I pompieri hanno trovato bottiglie piene d’alcol e coperte di stracci nell’appartamento dell’uomo ma anche in vari punti del palazzo, dal sottotetto alle scale: una rete di inneschi che Guerzoni avrebbe pianificato per costringere l’indiana a uscire. Un omicidio che quindi sarebbe premeditato con lucida freddezza.

Appena Kaun ha sentito odore di fumo è uscita con il bambino in braccio e sul portone di casa ha trovato ad aspettarla Guerzoni, armato. Nel frattempo i parenti e vicini di casa tentavano di sfondare la porta chiusa dall’interno, ma quando ci sono riusciti era già troppo tardi.

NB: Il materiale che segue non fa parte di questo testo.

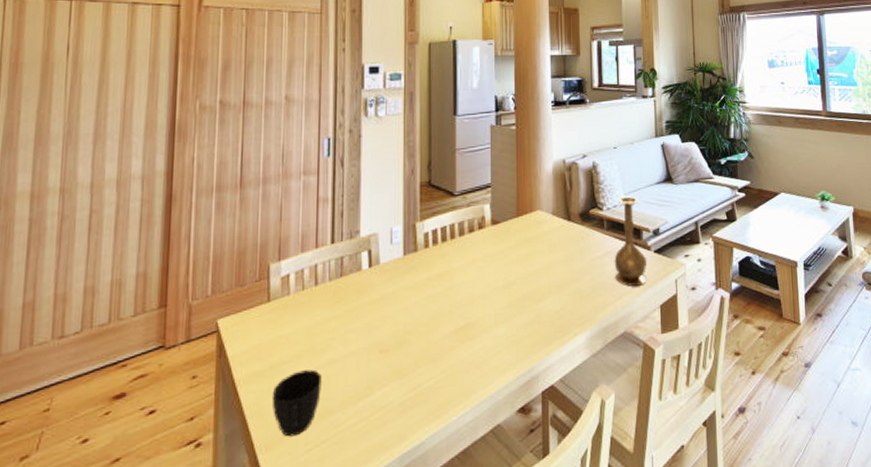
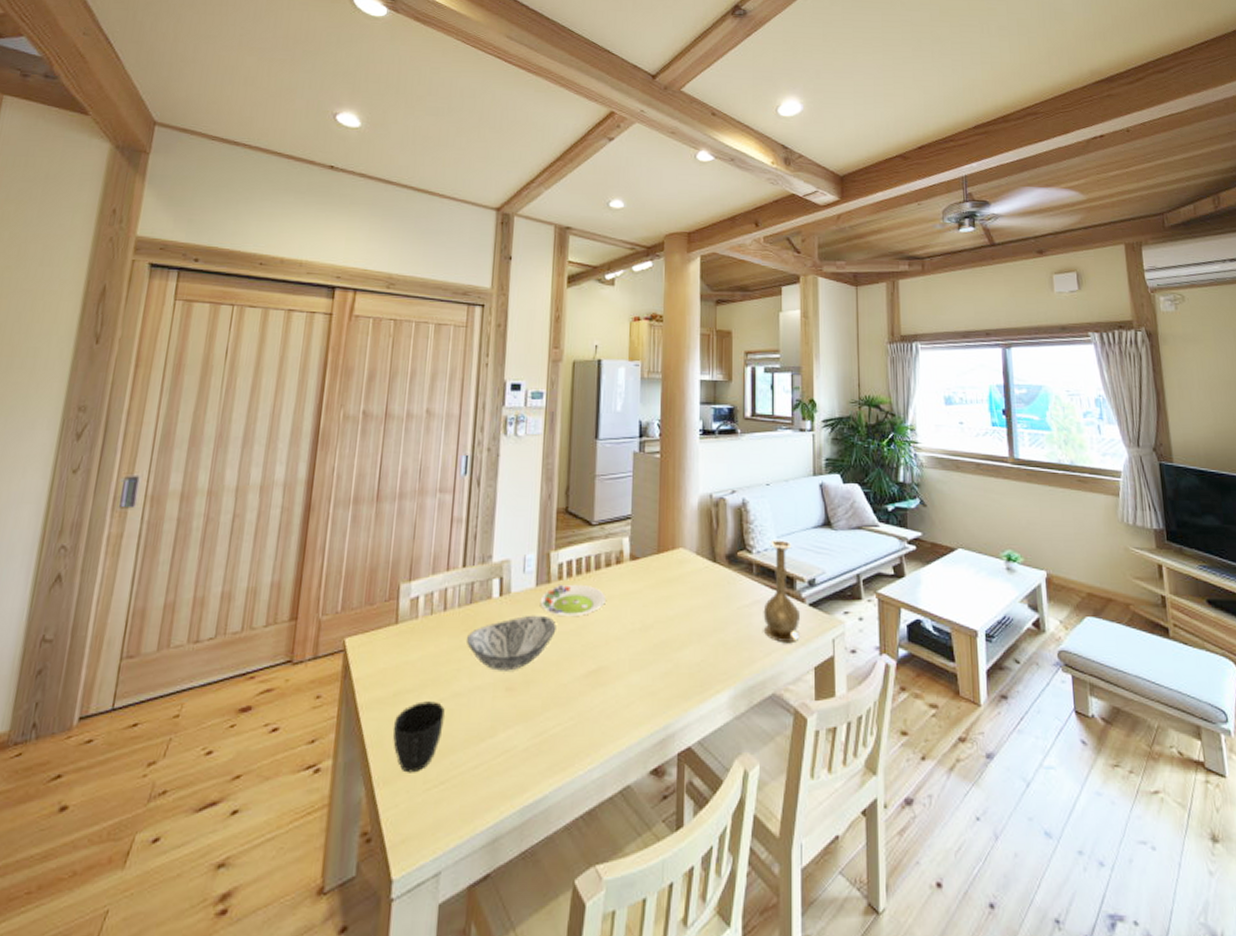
decorative bowl: none [338,281,425,336] -> present [466,615,556,671]
salad plate: none [408,250,470,280] -> present [540,584,606,616]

Sono però riusciti a salvare il piccolo.

«La donna era sdraiata a terra in una pozza di sangue e il bambino piangeva, tutto coperto di schizzi di sangue» ha detto sconvolto il fratello della mamma del piccolo.

Quando è arrivato il padre del bambino e figlio della vittima Guerzoni si era appena sparato un colpo alla tempia con la pistola e gaceva agonizzante a terra. 

Appena ha visto gli operatori del 118 tentare di rianimare Guerzoni, l’indiano ha urlato con tutta la sua forza «lasciatelo a terra, lasciatelo morire, non fategli niente!». 

Si aggrappava con forza alla recinzione del cortile, i vigili urbani l’hanno allontanato. Nè ai carabinieri nè alla polizia risultano denunce presentate dalla famiglia di indiani o da Guerzoni relativamente alla convivenza nel palazzo. Ma da quanto emerge nei racconti di parenti e residenti della zona pare che Guerzoni non sopportasse la famiglia. 

«È un tipo particolare, pare che non tollerasse la famiglia di indiani» dicono i vicini. Guerzoni era disoccupato e da quando la madre è morta viveva in completa solitudine. I carabinieri lanciano un appello: «Chiediamo a chi lo conosce e può fornire informazioni di presentarsi al comando provinciale».